We are unlikely to find the new jobs here. That leaves two sources for these essential jobs. We can import them from abroad by attracting firms to move their offices to Scotland – important, yet these jobs can be precarious and at the whim of a distant head office.

It is simple, these vital new jobs will be created by people who want to start and grow a business or social enterprise (the entrepreneurs) or those who have the ambition to drive growth from within (the intrapreneurs).

It is these people who will shape our future. These are the people we should celebrate, nurture, support. The Higgins report should have put the entrepreneurs, the intrapreneurs and Scotland’s entrepreneurial culture at the centre of the recovery planning. Perhaps it is no surprise given there were no entrepreneurs on the Advisory Group.

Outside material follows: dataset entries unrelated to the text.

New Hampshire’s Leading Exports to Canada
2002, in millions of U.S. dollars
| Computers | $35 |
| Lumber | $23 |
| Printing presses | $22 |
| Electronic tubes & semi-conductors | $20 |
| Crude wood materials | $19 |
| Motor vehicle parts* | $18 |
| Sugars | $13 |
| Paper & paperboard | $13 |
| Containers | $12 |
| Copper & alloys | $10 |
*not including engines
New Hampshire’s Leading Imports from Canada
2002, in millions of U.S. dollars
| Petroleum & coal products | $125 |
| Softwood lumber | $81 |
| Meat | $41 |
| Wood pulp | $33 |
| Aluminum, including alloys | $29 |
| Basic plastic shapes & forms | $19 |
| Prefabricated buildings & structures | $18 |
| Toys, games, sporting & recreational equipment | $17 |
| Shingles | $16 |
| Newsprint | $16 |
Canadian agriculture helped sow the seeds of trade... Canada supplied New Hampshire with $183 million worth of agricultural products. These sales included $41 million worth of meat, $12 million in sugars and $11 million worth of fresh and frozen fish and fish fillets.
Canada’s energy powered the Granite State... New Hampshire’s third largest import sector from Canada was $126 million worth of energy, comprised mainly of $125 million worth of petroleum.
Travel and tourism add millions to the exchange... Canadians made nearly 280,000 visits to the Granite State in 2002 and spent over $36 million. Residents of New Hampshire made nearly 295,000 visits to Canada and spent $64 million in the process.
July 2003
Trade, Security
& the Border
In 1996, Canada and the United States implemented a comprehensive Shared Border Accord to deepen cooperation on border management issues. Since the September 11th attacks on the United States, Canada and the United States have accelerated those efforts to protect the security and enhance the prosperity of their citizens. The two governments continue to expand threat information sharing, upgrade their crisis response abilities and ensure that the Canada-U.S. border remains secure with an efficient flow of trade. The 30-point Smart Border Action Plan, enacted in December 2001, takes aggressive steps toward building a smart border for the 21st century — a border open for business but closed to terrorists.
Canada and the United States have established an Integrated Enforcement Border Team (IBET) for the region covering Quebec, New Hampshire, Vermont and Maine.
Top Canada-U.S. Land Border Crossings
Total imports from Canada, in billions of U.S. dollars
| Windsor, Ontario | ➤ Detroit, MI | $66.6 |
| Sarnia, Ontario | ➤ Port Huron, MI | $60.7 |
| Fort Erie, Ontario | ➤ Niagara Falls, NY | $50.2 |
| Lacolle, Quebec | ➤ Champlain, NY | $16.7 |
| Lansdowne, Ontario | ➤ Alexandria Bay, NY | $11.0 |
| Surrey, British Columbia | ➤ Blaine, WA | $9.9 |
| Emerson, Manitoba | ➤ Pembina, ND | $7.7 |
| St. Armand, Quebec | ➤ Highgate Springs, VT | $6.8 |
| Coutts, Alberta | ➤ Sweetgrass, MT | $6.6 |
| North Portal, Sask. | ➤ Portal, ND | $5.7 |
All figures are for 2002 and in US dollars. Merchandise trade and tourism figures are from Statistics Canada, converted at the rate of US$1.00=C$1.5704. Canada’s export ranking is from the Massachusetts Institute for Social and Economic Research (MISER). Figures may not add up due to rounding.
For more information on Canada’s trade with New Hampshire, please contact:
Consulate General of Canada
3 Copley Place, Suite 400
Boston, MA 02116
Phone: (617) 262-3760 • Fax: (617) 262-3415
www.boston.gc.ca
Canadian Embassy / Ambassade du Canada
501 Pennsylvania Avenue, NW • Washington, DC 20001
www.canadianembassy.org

Research by The Kauffman Foundation and the Enterprise Research Centre estimates that all net new jobs are created by young firms. Further, growth firms and scale-ups create the most jobs of all, whilst representing only 5% of firms, they create 50% of new jobs.

The ScaleUp Institute’s research shows these firms not only create more jobs, they are also more productive, export more, generate tax revenue and do good for their communities.

IGS is led by serial entrepreneur David Farquhar and has created 47 new jobs with more to come. Whilst larger firms are cutting back on their student internships, David and the team are taking ten interns through our Saltire Scholar Intern programme this summer. That is ten students who will get to work on real projects in a world-class firm. It will be a transformative opportunity.

It is simple, entrepreneurs and intrapreneurs are the job creators. These people should be at the heart of our recovery strategy – they are the job creators. Yet they cannot do it alone, that is where the rest of us come in.